Porté par des hydrologues, soutenu par des fonds européens et en collaboration avec des associations locales, le projet Komo Maite veut remettre au goût du jour une pratique agricole ancestrale : les fosses de culture, ou maite. Ingénieux et durables, ces aménagements permettaient autrefois aux habitants des atolls des Tuamotu de cultiver des plantes vivrières malgré des terres coralliennes et l’eau douce rare. Aujourd’hui, le projet démarre sur l’atoll de Nukutavake, avec un objectif ambitieux : restaurer ces maite pour renforcer la sécurité alimentaire des Paumotu. 

Et si la clé de l’autonomie alimentaire aux Tuamotu se trouvait dans leur propre histoire ? C’est le pari audacieux Vai Natura, cabinet d’étude en hydrologie et en hydrogéologie, qui, en cette fin d’année, se lance dans un défi : restaurer les maite, ces fosses de culture qui permettaient autrefois aux Paumotu de cultiver sur leur atoll. À l’époque, les maite fonctionnaient « en symbiose avec les lentilles d’eau douce des atolls » autour « d’un écosystème complexe mais efficace » .  Les populations parvenaient finalement à cultiver sur des terres coralliennes grâce à ces larges fosses (d’environ 5 mètres par 10), creusées jusqu’au niveau de la nappe d’eau souterraine.

Croiser tradition et modernité

Là était alors reconstituée une couche de terre végétale – mélangeant terre sableuse et fragments de plantes ou de feuilles – où étaient cultivés des tubercules et probablement des bananiers et des auti . « Les habitants des atolls ont aujourd’hui complètement abandonné cette pratique ancestrale, et leur dépendance aux importations les rend particulièrement vulnérables en cas de crise », explique dans un communiqué Matthieu Aureau, cogérant de Vai Natura. À travers le projet Komo Maite, la société entend donc réintroduire ce savoir-faire tout en l’adaptant aux besoins modernes grâce aux connaissances scientifiques actuelles. « Nous souhaitons croiser les connaissances traditionnelles avec de nouvelles études empiriques en botanique, socio-anthropologie et hydrologie », précise le scientifique, ancien doctorant de l’UPF.

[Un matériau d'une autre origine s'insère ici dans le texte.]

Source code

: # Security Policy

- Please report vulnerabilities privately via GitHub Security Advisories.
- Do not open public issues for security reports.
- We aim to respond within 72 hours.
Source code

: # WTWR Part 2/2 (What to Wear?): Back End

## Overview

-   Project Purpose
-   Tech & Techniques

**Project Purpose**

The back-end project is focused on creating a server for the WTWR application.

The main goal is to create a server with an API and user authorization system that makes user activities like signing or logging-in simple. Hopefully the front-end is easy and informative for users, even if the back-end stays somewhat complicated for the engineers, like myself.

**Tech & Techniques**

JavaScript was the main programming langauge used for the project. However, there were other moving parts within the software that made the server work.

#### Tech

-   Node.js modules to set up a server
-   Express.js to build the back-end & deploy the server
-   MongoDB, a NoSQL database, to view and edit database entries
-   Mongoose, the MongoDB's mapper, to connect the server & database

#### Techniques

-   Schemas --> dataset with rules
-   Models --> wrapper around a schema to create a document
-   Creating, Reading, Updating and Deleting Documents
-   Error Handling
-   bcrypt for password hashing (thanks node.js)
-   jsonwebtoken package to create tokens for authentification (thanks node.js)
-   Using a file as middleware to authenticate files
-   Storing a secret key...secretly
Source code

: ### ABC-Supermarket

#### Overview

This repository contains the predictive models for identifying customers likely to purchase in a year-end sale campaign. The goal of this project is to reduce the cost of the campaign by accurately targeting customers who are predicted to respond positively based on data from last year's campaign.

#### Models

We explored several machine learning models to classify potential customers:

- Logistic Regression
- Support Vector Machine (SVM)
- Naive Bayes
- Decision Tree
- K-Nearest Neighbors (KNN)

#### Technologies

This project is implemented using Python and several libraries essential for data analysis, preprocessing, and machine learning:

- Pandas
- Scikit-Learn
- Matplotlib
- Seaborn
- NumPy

« Recréer l’écosystème naturel » qui entoure ces fosses

Et c’est l’atoll de Nukutavake qui a été choisi comme « site pilote » pour ce projet qui s’appuie sur une collaboration avec des associations locales, comme Pu Tahi Haga No Ganaa de Maxime Hauata, et des experts comme le botaniste Jean-François Butaud ou l’anthropologue Frédéric Torrente. Komo Maite bénéficie surtout du soutien financier de Bestlife2030, un programme européen animé localement par l’Office français pour la biodiversité et de la Socredo.

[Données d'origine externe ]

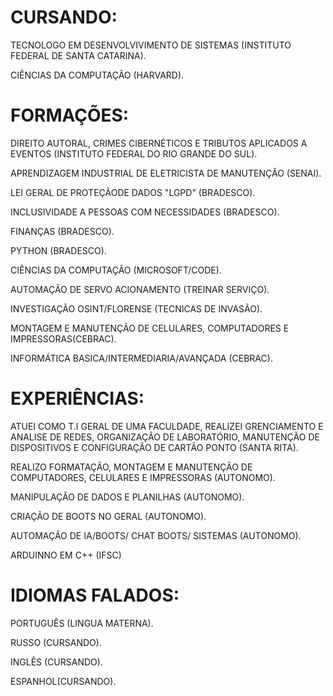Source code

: # CURSANDO:
TECNOLOGO EM DESENVOLVIVIMENTO DE SISTEMAS (INSTITUTO FEDERAL DE SANTA CATARINA).

CIÊNCIAS DA COMPUTAÇÃO (HARVARD).

# FORMAÇÕES:
DIREITO AUTORAL, CRIMES CIBERNÉTICOS E TRIBUTOS APLICADOS A EVENTOS (INSTITUTO FEDERAL DO RIO GRANDE DO SUL).

APRENDIZAGEM INDUSTRIAL DE ELETRICISTA DE MANUTENÇÂO (SENAI).

LEI GERAL DE PROTEÇÃODE DADOS "LGPD" (BRADESCO).

INCLUSIVIDADE A PESSOAS COM NECESSIDADES (BRADESCO).

FINANÇAS (BRADESCO).

PYTHON (BRADESCO).

CIÊNCIAS DA COMPUTAÇÂO (MICROSOFT/CODE).

AUTOMAÇÃO DE SERVO ACIONAMENTO (TREINAR SERVIÇO).

INVESTIGAÇÃO OSINT/FLORENSE (TECNICAS DE INVASÃO).

MONTAGEM E MANUTENÇÃO DE CELULARES, COMPUTADORES E IMPRESSORAS(CEBRAC).

INFORMÁTICA BASICA/INTERMEDIARIA/AVANÇADA (CEBRAC).


# EXPERIÊNCIAS:
ATUEI COMO T.I GERAL DE UMA FACULDADE, REALIZEI GRENCIAMENTO E ANALISE DE REDES, ORGANIZAÇÃO DE LABORATÓRIO, MANUTENÇÃO DE DISPOSITIVOS E CONFIGURAÇÃO DE CARTÃO PONTO (SANTA RITA).

REALIZO FORMATAÇÃO, MONTAGEM E MANUTENÇÃO DE COMPUTADORES, CELULARES E IMPRESSORAS (AUTONOMO).

MANIPULAÇÂO DE DADOS E PLANILHAS (AUTONOMO).

CRIAÇÃO DE BOOTS NO GERAL (AUTONOMO).

AUTOMAÇÃO DE IA/BOOTS/ CHAT BOOTS/ SISTEMAS (AUTONOMO).

ARDUINNO EM C++ (IFSC)

# IDIOMAS FALADOS:

PORTUGUÊS (LINGUA MATERNA).

RUSSO (CURSANDO).

INGLÊS (CURSANDO).

ESPANHOL(CURSANDO).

La société coordonnera les études hydrologiques et les travaux de terrain, tout en recrutant un habitant de l’atoll pour assurer un suivi local des opérations. Car « restaurer un maite, c’est aussi recréer l’écosystème naturel qui l’entoure, avec des actions comme la mise en pépinière ou la réhabilitation des forêts naturelles », souligne le gérant. Mais au-delà de la technique, l’un des piliers du projet reste l’implication et la transmission locale: « si nous prouvons qu’il est toujours possible de cultiver grâce à cette méthode aux Tuamotu, nous voulons partager largement ces connaissances pour que les Paumotu puissent se réapproprier cette pratique agraire ancestrale », explique enfin les porteurs du projet.